The two women became friends through their involvement with the nonprofit organization, Talk About Curing Autism, or TACA, Kern said. They have since become TACA employees, working remotely.

They have much in common, with children nearly the same age who have autism, Kern said.

“Both of our kids have a lot of needs," said Kern, noting that both she and Moore work “to help our kids become independent and learn job skills."

“It’s been a ton of fun," she said.

It also has been a good experience for her other three boys -- ages 19, 17 and 14 -- to watch Charlie tackle the project, she said.

“It was fun for them to see him shine like that, and to see him working and meeting the high expectations we set for him," Kern said.

Practicing job skills

Last year, Moore was looking for a way to keep her daughter busy during the summer months, when there is no school, by practicing new job skills, including packaging and organizing T-shirts for a project they dubbed “Jordyn’s Summer Shirt Project.”

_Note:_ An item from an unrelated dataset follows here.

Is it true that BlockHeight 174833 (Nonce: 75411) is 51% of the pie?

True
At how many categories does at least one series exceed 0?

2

“They were hoping to sell 40 T-shirts, but it just exploded,” Kern said. “They have sold thousands; they have sold shirts in every state.”

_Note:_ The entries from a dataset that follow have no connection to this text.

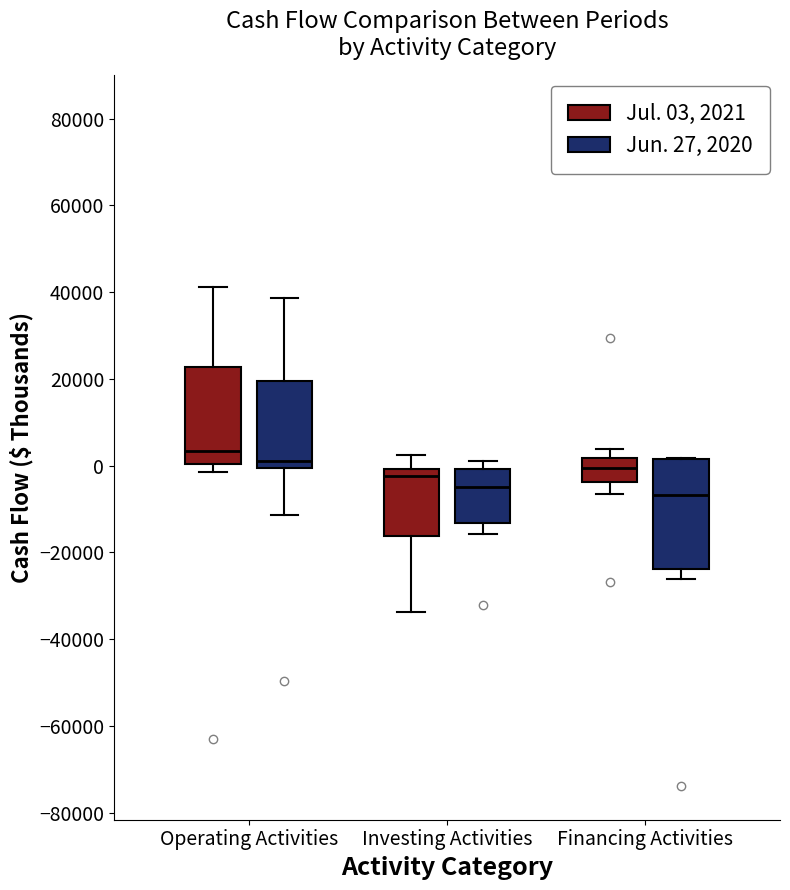

Reading left to right, read every box against the y-axis: the position of its median line, the range the box covers, and the ends of its whiskers. The values are not printed on the chart, so give them approximately, as read against the axis.

Operating Activities (Jul. 03, 2021): median 4000, box 0 to 22000, whiskers -2000 to 42000
Operating Activities (Jun. 27, 2020): median 2000, box 0 to 20000, whiskers -12000 to 38000
Investing Activities (Jul. 03, 2021): median -2000, box -16000 to 0, whiskers -34000 to 2000
Investing Activities (Jun. 27, 2020): median -6000, box -14000 to 0, whiskers -16000 to 2000
Financing Activities (Jul. 03, 2021): median 0, box -4000 to 2000, whiskers -6000 to 4000
Financing Activities (Jun. 27, 2020): median -6000, box -24000 to 2000, whiskers -26000 to 2000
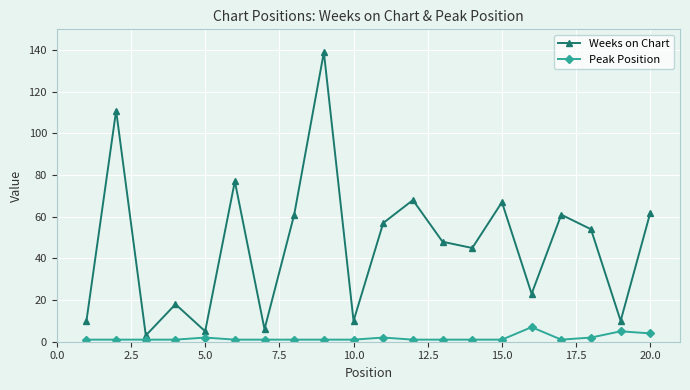

Is this an area chart (filled region under the line)?

No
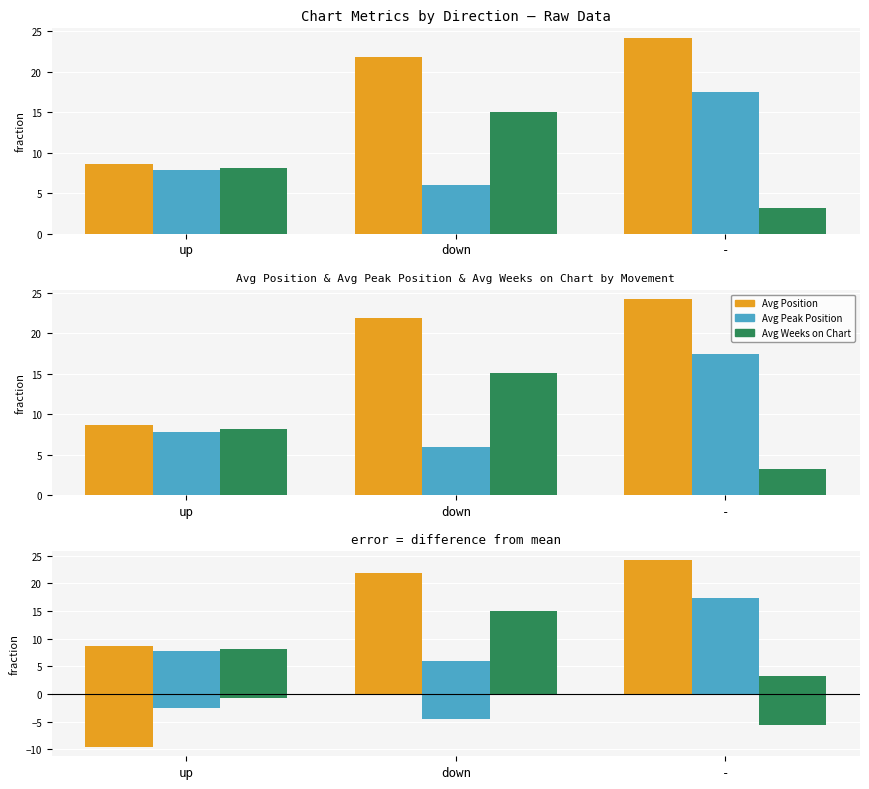

Is it true that Avg Peak Position equals 7.0 at -?

True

Last spring, Moore visited Grafton and gave age-appropriate presentations on autism to all students in the school.

Moore was so warmly received that she decided to donate the T-shirts -- in maroon, Grafton’s school color -- so Charlie also could benefit from a similar learning experience, Kern said.

In carrying out the project, he gathered the orders for T-shirts, took sizes, folded and packaged the T-shirts, and delivered them to each staff person, Kern said.

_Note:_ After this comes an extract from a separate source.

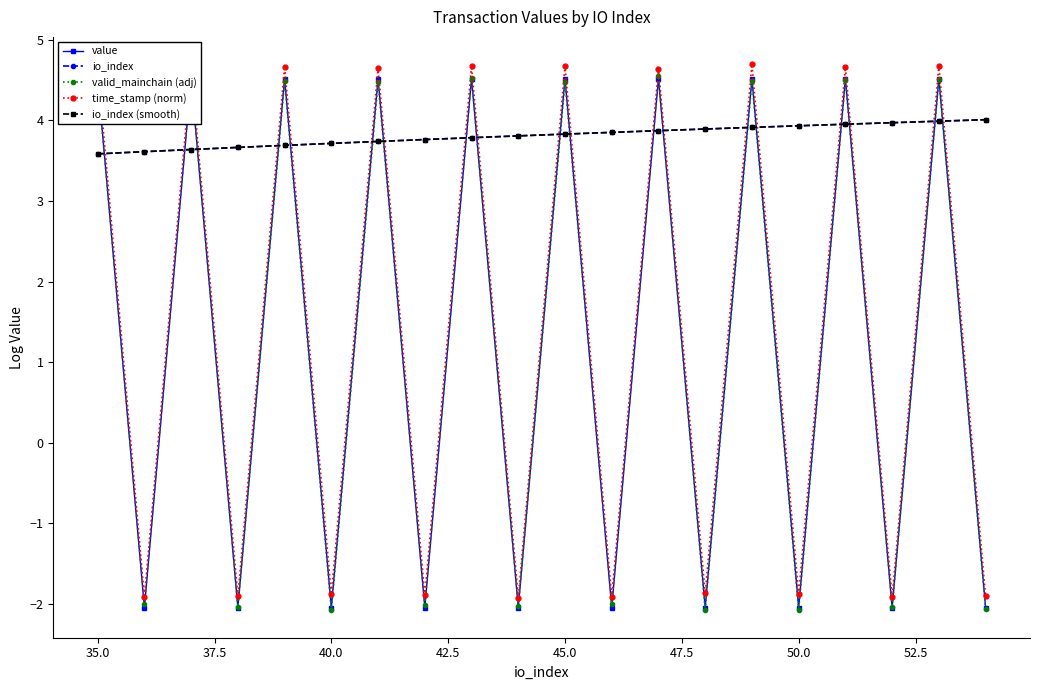

How many data points does each series have?

20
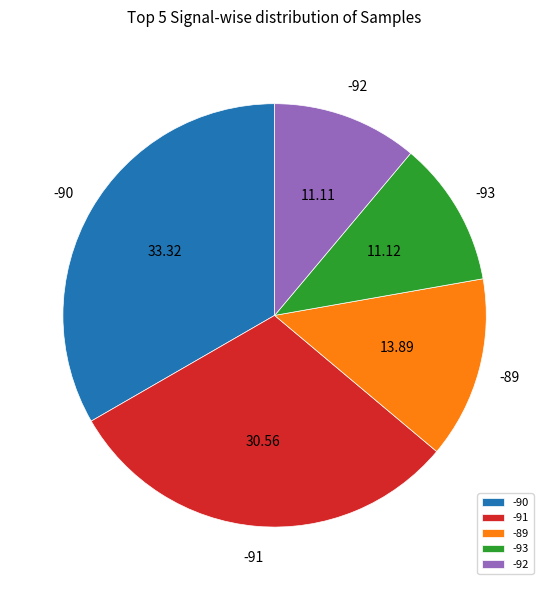

Which has a higher value, -91 or -92?

-91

“He had to have conversations with staff, which is hard for him,” she said. “We’ve been surprised by the things he does well. We realized there’s something new every time we’ve given him an opportunity.

“Just to take the picture today is an undertaking.”

It proves the truth of something she learned from other families who are involved in TACA, she said.

“Always presume competence," she said.

Ethan Suda, 16, a sophomore at Grafton High School, also was diagnosed with autism as a child and had high praise for Charlie and his work on this project.

“It’s great,” Suda said. “He came a long way.”

The T-shirts “give a good positive message,” he said. “It’s a way (for people) to see autism in a new way.”

Grafton school students and staff seem to be knowledgeable about and sensitive to the needs of students with autism.

“The school has been very supportive,” Kern said, noting that, at one point, there were four children with autism in Charlie’s grade.

Suda said he hasn’t experienced bullying.

“People have been really accepting,” he said. “People are supportive. I have lots of friends who understand. They’ve all been supportive, really caring.”

Banner reinforces message

Also, this week, Charlie handed out “Be Kind to Everyone” items at his parents’ dental office, where a large banner, adorned with that phrase, is on display, said Kern, noting that Charlie works in that office in the summer.

The banner is one of 15 that were sent to schools and businesses around the country in time for World Kindness Day, she said.

“People can come in and take photos with the large banner and post them to Jordyn’s social media sites,” she said.

Kern is also accepting nominations and will make a selection regarding where the banner will be sent once it leaves Grafton after World Kindness Day, she said.

“Anyone can submit a nomination to help get the banner sent to the next school or business," she said. “There have been hundreds of requests from schools and businesses that want to receive the banner."

Along with other parents, Kern hopes the same things for her children.

“Every parent wants the best, healthiest, most successful lives for their children,” said Kern, adding that the end of a high school career “is a scary time for parents.”

Wondering what Charlie will do after graduation “is all we talk about, it’s all we think about, it’s what keeps us up at night,” Kern said.

She is thrilled, and surprised, by what this T-shirt project has brought out in Charlie.

“It was a great way for him to be able to not only practice job skills, but to give something to so many people who have been a huge part of his journey to his final year of high school,” Kern said.

It was also a way for her son to spread the message of kindness, she said.